Page segmentation data:
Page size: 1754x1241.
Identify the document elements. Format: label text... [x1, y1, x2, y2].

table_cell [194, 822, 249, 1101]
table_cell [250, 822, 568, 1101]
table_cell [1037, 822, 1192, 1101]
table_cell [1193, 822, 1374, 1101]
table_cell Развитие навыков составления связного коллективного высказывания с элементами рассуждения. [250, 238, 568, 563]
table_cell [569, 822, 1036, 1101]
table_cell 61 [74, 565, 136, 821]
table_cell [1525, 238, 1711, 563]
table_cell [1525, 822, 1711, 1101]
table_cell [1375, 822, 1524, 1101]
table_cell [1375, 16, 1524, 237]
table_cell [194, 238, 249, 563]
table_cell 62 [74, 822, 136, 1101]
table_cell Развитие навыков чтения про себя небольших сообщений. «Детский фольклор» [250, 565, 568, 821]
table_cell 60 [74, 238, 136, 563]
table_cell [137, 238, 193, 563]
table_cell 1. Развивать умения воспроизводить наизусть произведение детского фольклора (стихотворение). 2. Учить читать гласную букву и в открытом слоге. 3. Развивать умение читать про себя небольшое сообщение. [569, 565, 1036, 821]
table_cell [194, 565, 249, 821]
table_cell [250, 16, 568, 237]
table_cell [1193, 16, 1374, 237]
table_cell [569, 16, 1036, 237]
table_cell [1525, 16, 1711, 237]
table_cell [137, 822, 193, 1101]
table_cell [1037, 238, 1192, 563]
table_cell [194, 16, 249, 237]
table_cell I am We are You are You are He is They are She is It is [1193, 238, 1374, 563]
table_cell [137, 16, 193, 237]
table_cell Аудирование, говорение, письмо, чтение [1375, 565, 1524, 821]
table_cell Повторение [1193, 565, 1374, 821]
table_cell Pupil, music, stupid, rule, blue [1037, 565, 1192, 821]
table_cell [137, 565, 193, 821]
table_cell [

▸ WHAT THE TASK REQUIRES: Please transcribe the data shown above in full, exactly as it stands.

▸ RESULT OF THIS EXERCISE:
Page size: 1754x1241.
Identify the document elements. Format: label text... [x1, y1, x2, y2].

table_cell [194, 822, 249, 1101]
table_cell [250, 822, 568, 1101]
table_cell [1037, 822, 1192, 1101]
table_cell [1193, 822, 1374, 1101]
table_cell Развитие навыков составления связного коллективного высказывания с элементами рассуждения. [250, 238, 568, 563]
table_cell [569, 822, 1036, 1101]
table_cell 61 [74, 565, 136, 821]
table_cell [1525, 238, 1711, 563]
table_cell [1525, 822, 1711, 1101]
table_cell [1375, 822, 1524, 1101]
table_cell [1375, 16, 1524, 237]
table_cell [194, 238, 249, 563]
table_cell 62 [74, 822, 136, 1101]
table_cell Развитие навыков чтения про себя небольших сообщений. «Детский фольклор» [250, 565, 568, 821]
table_cell 60 [74, 238, 136, 563]
table_cell [137, 238, 193, 563]
table_cell 1. Развивать умения воспроизводить наизусть произведение детского фольклора (стихотворение). 2. Учить читать гласную букву и в открытом слоге. 3. Развивать умение читать про себя небольшое сообщение. [569, 565, 1036, 821]
table_cell [194, 565, 249, 821]
table_cell [250, 16, 568, 237]
table_cell [1193, 16, 1374, 237]
table_cell [569, 16, 1036, 237]
table_cell [1525, 16, 1711, 237]
table_cell [137, 822, 193, 1101]
table_cell [1037, 238, 1192, 563]
table_cell [194, 16, 249, 237]
table_cell I am We are You are You are He is They are She is It is [1193, 238, 1374, 563]
table_cell [137, 16, 193, 237]
table_cell Аудирование, говорение, письмо, чтение [1375, 565, 1524, 821]
table_cell Повторение [1193, 565, 1374, 821]
table_cell Pupil, music, stupid, rule, blue [1037, 565, 1192, 821]
table_cell [137, 565, 193, 821]
table_cell [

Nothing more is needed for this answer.